Ratchet Fuse Programming for OEM Owned Software Components

MB1-BCT ratchet fuse programming follows the same sequences as defined for NV Owned Firmware.
All OEM firmware (that are loaded during boot until guest ramdisk) have their ratchet version set in MB1-BCT and corresponding BCH set during flashing and during offline binaries generation.
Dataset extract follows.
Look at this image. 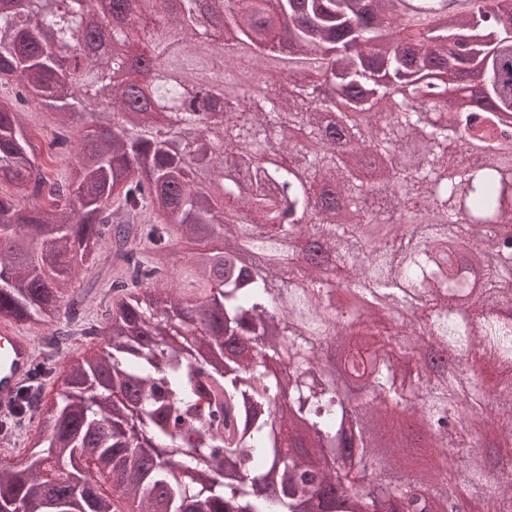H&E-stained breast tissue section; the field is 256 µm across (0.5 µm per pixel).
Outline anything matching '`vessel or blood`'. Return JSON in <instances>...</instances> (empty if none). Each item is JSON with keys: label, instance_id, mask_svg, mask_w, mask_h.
<instances>
[{"label": "vessel or blood", "instance_id": "vessel-or-blood-1", "mask_svg": "<svg viewBox=\"0 0 512 512\" xmlns=\"http://www.w3.org/2000/svg\"><path fill=\"white\" fill-rule=\"evenodd\" d=\"M480 0H392V16L414 28L430 23L435 15L448 11L469 12ZM35 359L30 337L10 322L0 324V414L10 412L19 386L27 379Z\"/></svg>", "mask_w": 512, "mask_h": 512}]
</instances>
For more information about how to set the firmware ratchet version, see Bootburn.
Scratch Registers
Software Component
Scratch Register
Bits
MB1-BCT
SECURE_RSV98_SCRATCH_0 [31:0]
32 Bits
Fuses for OEM Field Ratcheting
Fuse Ownership
Fuse Name
Bits
NV Owned
N/A
N/A
OEM Owned (Field)
FUSE_RESERVED_ODM8_0 [31:0]
32 Bits
FUSE_RESERVED_ODM9_0 [31:0]
32 Bits
FUSE_RESERVED_ODM10_0 [31:0]
32 Bits
FUSE_RESERVED_ODM11_0 [31:0]
32 Bits

Passing Ratchet Status to Guest OSes

Ratchet fuse burning status is passed to guest OS via the kernel device tree. There are separate nodes for MB1, MTS, and MB1-BCT at the following location under the /proc interface.
/proc/device-tree/chosen/ratchet-status
Each node has two fields: status and error.
"error" has the appropriate ratchet error value.
"status" can have following status strings:
Ratcheting Status
Description
not_tried
Default status. Ratchet check path is skipped.
skipped_a
Active Boot Chain firmware ratchet matches with HW fuses.
skipped_b
Inactive Boot Chain firmware ratchet matches with HW fuses.
updated
Ratchet fuses are successfully updated with SW ratchet value.
failed
Ratchet fuse update(burning) failed.
no_option
Ratchet update check skipped as Opt-in fuse is not set by OEM

Lock Fuse Burning

If the SecurityMode fuse is burned, the quickboot locks fuse burning at the end of ratchet handling before kernel handoff to prevent malicious over-ratcheting.
Set bit #0 of register FUSE_DISABLEREGPROGRAM_0.